Il sarto di Aleppo

La rubrica “Lo sguardo dalle frontiere” è a cura degli operatori e delle operatrici di Mediterranean Hope (MH), il progetto sulle migrazioni della Federazione delle chiese evangeliche in Italia (FCEI). Questa settimana “Lo sguardo” proviene da Scicli ed è stato scritto da Ivana De Stasi

Scicli (NEV), 7 aprile 2020 – Scavano macerie, trasportano cadaveri, sprofondano nella polvere. Tagliano stoffa, assemblano tessuti, reinventano materiali. Sono le stesse mani che compiono azioni diverse in due vite differenti.

Mohamed e la sua famiglia sono originari di Aleppo, città siriana che in particolare dal 2012 al 2016 ha vissuto una lunga guerra che ha spaccato la città in due fronti diversi. Cercare cibo, evitare i crolli, ritrovarsi vivi a fine giornata erano gli obiettivi della famiglia, che, sei mesi fa, è arrivata alla Casa delle Culture di Scicli grazie ai corridoi umanitari della Federazione delle chiese evangeliche in Italia.

Quelle stesse mani che dopo ogni bombardamento hanno cercato i cadaveri dei parenti e dei vicini, oggi contribuiscono ad alleviare la situazione che stiamo vivendo.
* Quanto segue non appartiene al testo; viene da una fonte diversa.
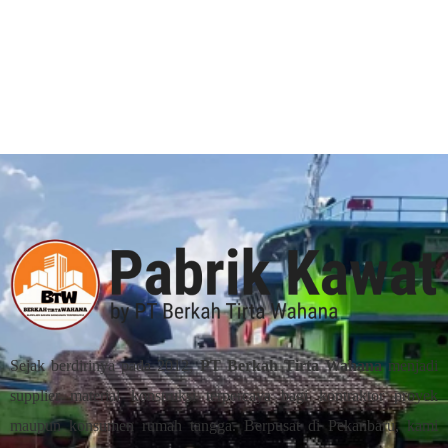
Sejak berdirinya pada 2012,
PT Berkah Tirta Wahana
menjadi
supplier material konstruksi terpercaya bagi kontraktor proyek
maupun konsumen rumah tangga. Berpusat di Pekanbaru, kami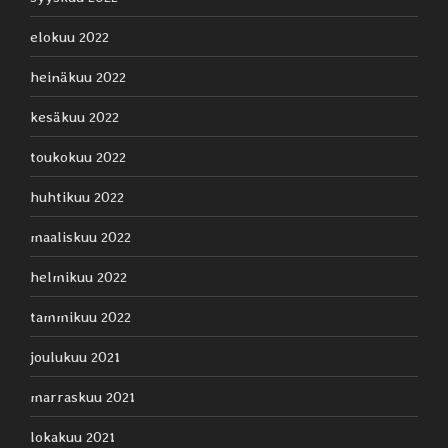
elokuu 2022
heinäkuu 2022
kesäkuu 2022
toukokuu 2022
huhtikuu 2022
maaliskuu 2022
helmikuu 2022
tammikuu 2022
joulukuu 2021
marraskuu 2021
lokakuu 2021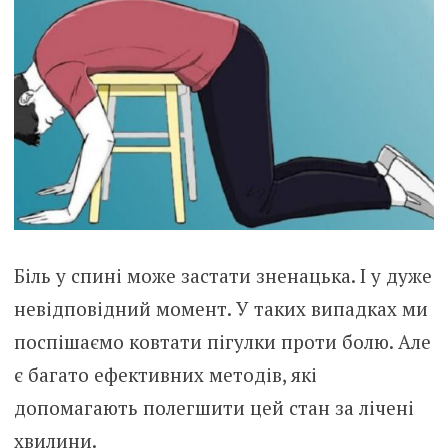
Біль у спині може застати зненацька. І у дуже
невідповідний момент. У таких випадках ми
поспішаємо ковтати пігулки проти болю. Але
є багато ефективних методів, які
допомагають полегшити цей стан за лічені
хвилини.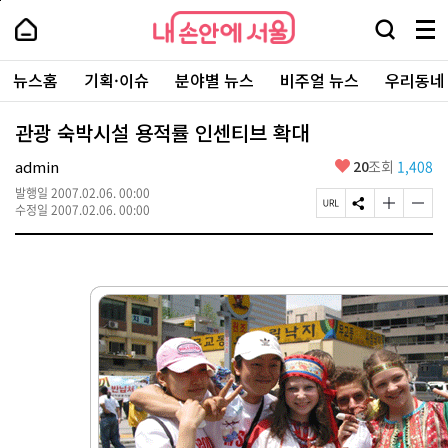
본
페
내
문
이
내
손
검
메
바
지
손
안
색
뉴
로
상
안
주
에
창
전
가
단
에
뉴스홈
기획·이슈
분야별 뉴스
비주얼 뉴스
우리동네
요
서
열
체
기
으
서
서
울
기
보
로
울
비
기
이
-
관광 숙박시설 용적률 인센티브 확대
스
동
서
바
울
좋
admin
20
조회
1,408
로
시
아
가
대
발행일
2007.02.06. 00:00
요
기
페
S
글
글
표
수정일
2007.02.06. 00:00
이
N
자
자
소
지
S
크
크
통
U
공
기
기
포
R
유
크
작
털
L
하
게
게
복
기
변
변
사
경
경
하
하
기
기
Mohamed è un sarto esperto, con la macchina da cucire ha grande confidenza e per lui realizzare 30 mascherine al giorno è un passatempo che lo riporta indietro negli anni in cui le bombe e l’ISIS non erano neanche nell’immaginazione della popolazione siriana.

Ritrovarsi da un giorno all’altro sotto le macerie non poteva accadere in Siria, era impensabile. Così come era inimmaginabile che le democrazie occidentali sarebbero state “bloccate” da qualcosa di invisibile. Le restrizioni a cui siamo costretti, l’isolamento, i sacrifici ci impongono delle riflessioni per il futuro. Mohamed con il suo lavoro sta contribuendo al nostro presente, un presente che è impegnato a scrivere il futuro.